The 2000 Walkerton contamination remains one of the largest and best-known instances of drinking water contamination in Canadian history. In its aftermath, provinces and territories around the country worked to implement or update drinking water policy and legislation, attempting to prevent further contamination events. Today, though Canada has not seen another biological contamination of a similar scale, Canada’s water supply continues to face new challenges from a variety of sources. From the Mount Polley dam collapse in British Columbia to the recent oil spill in the North Saskatchewan River, Canadian water suppliers have had to respond to a multitude of threats to their water’s security. New threats, like climate change and cyber terrorism have also emerged, making proactive approaches to water security all the more important.  

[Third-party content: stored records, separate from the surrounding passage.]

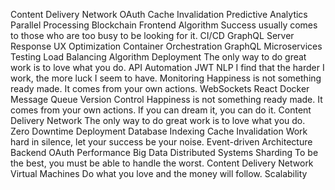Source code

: Content Delivery Network OAuth Cache Invalidation Predictive Analytics Parallel Processing Blockchain Frontend Algorithm Success usually comes to those who are too busy to be looking for it. CI/CD GraphQL Server Response UX Optimization
Container Orchestration GraphQL Microservices Testing Load Balancing
Algorithm Deployment The only way to do great work is to love what you do. API Automation JWT NLP I find that the harder I work, the more luck I seem to have. Monitoring Happiness is not something ready made. It comes from your own actions.
WebSockets React Docker Message Queue Version Control Happiness is not something ready made. It comes from your own actions. If you can dream it, you can do it. Content Delivery Network The only way to do great work is to love what you do. Zero Downtime Deployment Database Indexing Cache Invalidation Work hard in silence, let your success be your noise.
Event-driven Architecture Backend OAuth Performance Big Data Distributed Systems Sharding To be the best, you must be able to handle the worst. Content Delivery Network Virtual Machines Do what you love and the money will follow. Scalability
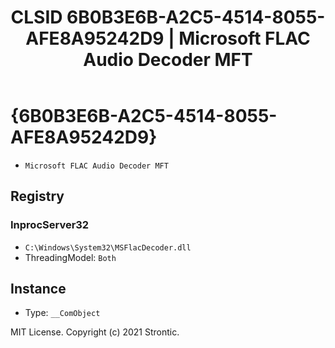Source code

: ﻿---
title: "CLSID 6B0B3E6B-A2C5-4514-8055-AFE8A95242D9 | Microsoft FLAC Audio Decoder MFT"
excerpt: What is COM-Object CLSID 6B0B3E6B-A2C5-4514-8055-AFE8A95242D9?
---

# {6B0B3E6B-A2C5-4514-8055-AFE8A95242D9}

* `Microsoft FLAC Audio Decoder MFT`

## Registry


### InprocServer32

* `C:\Windows\System32\MSFlacDecoder.dll`
* ThreadingModel: `Both`

## Instance

* Type: `__ComObject`

MIT License. Copyright (c) 2021 Strontic.


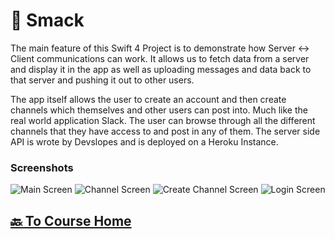 # :mega: Smack
The main feature of this Swift 4 Project is to demonstrate how Server <-> Client communications can work. It allows us to fetch data from a server and display it in the app as well as uploading messages and data back to that server and pushing it out to other users. 

The app itself allows the user to create an account and then create channels which themselves and other users can post into. Much like the real world application Slack. The user can browse through all the different channels that they have access to and post in any of them. The server side API is wrote by Devslopes and is deployed on a Heroku Instance.

### Screenshots
![Main Screen](https://github.com/thomaspickup/udemy-ios11-course/blob/master/Assets/4.Smack/IMG_0035.png?raw=true)
![Channel Screen](https://github.com/thomaspickup/udemy-ios11-course/blob/master/Assets/4.Smack/IMG_0034.png?raw=true)
![Create Channel Screen](https://github.com/thomaspickup/udemy-ios11-course/blob/master/Assets/4.Smack/IMG_0036.png?raw=true)
![Login Screen](https://github.com/thomaspickup/udemy-ios11-course/blob/master/Assets/4.Smack/IMG_0033.png?raw=true)

## [:back: To Course Home](https://github.com/thomaspickup/udemy-ios11-course#mega-smack)
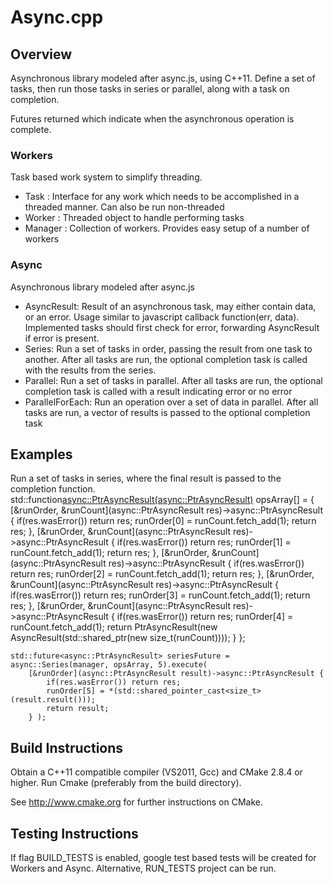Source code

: # Async.cpp #

## Overview ##
Asynchronous library modeled after async.js, using C++11. Define a set of tasks, then run those tasks in series or parallel, along with a task on completion.

Futures returned which indicate when the asynchronous operation is complete.

### Workers ###
Task based work system to simplify threading.
* Task : Interface for any work which needs to be accomplished in a threaded manner. Can also be run non-threaded
* Worker : Threaded object to handle performing tasks
* Manager : Collection of workers. Provides easy setup of a number of workers

### Async ###
Asynchronous library modeled after async.js
* AsyncResult: Result of an asynchronous task, may either contain data, or an error. Usage similar to javascript callback function(err, data). Implemented tasks should first check for error, forwarding AsyncResult if error is present.
* Series: Run a set of tasks in order, passing the result from one task to another. After all tasks are run, the optional completion task is called with the results from the series.
* Parallel: Run a set of tasks in parallel. After all tasks are run, the optional completion task is called with a result indicating error or no error
* ParallelForEach: Run an operation over a set of data in parallel. After all tasks are run, a vector of results is passed to the optional completion task

## Examples ##
Run a set of tasks in series, where the final result is passed to the completion function.
    std::function<async::PtrAsyncResult(async::PtrAsyncResult)> opsArray[] = {
        [&runOrder, &runCount](async::PtrAsyncResult res)->async::PtrAsyncResult {
			if(res.wasError()) return res;
            runOrder[0] = runCount.fetch_add(1);
            return res;
        },
        [&runOrder, &runCount](async::PtrAsyncResult res)->async::PtrAsyncResult {
		    if(res.wasError()) return res;
            runOrder[1] = runCount.fetch_add(1);
            return res;
        },
        [&runOrder, &runCount](async::PtrAsyncResult res)->async::PtrAsyncResult {
		    if(res.wasError()) return res;
            runOrder[2] = runCount.fetch_add(1);
            return res;
        },
        [&runOrder, &runCount](async::PtrAsyncResult res)->async::PtrAsyncResult {
		    if(res.wasError()) return res;
            runOrder[3] = runCount.fetch_add(1);
            return res;
        },
        [&runOrder, &runCount](async::PtrAsyncResult res)->async::PtrAsyncResult {
		    if(res.wasError()) return res;
            runOrder[4] = runCount.fetch_add(1);
            return PtrAsyncResult(new AsyncResult(std::shared_ptr<void>(new size_t(runCount))));
        }
    };

    std::future<async::PtrAsyncResult> seriesFuture = async::Series(manager, opsArray, 5).execute(
        [&runOrder](async::PtrAsyncResult result)->async::PtrAsyncResult {
		    if(res.wasError()) return res;
            runOrder[5] = *(std::shared_pointer_cast<size_t>(result.result()));
            return result;
        } );

## Build Instructions ##
Obtain a C++11 compatible compiler (VS2011, Gcc) and CMake 2.8.4 or higher. Run Cmake (preferably from the build directory).

See http://www.cmake.org for further instructions on CMake.

## Testing Instructions ##
If flag BUILD_TESTS is enabled, google test based tests will be created for Workers and Async. Alternative, RUN_TESTS project can be run.
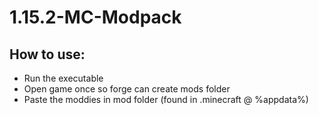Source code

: # 1.15.2-MC-Modpack

## How to use:

* Run the executable
* Open game once so forge can create mods folder
* Paste the moddies in mod folder (found in .minecraft @ %appdata%)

The goal of this study is to improve our understanding of threats facing the Canadian water supply. We will conduct legislative, policy, and literature reviews to establish the framework Canadian water and wastewater suppliers currently operate in. We will also conduct semi-structured interviews and an online survey of water and wastewater operators, to gauge current practices and perceived threats to the water supply. This research will allow us to develop a risk profile for the Canadian water sector. We will have two principle outcomes: a full report on threats and risks to the Canadian water sector, and recommendations for improving water safety and security practices across the country.


This work is supported by the Canadian Water and Wastewater Association.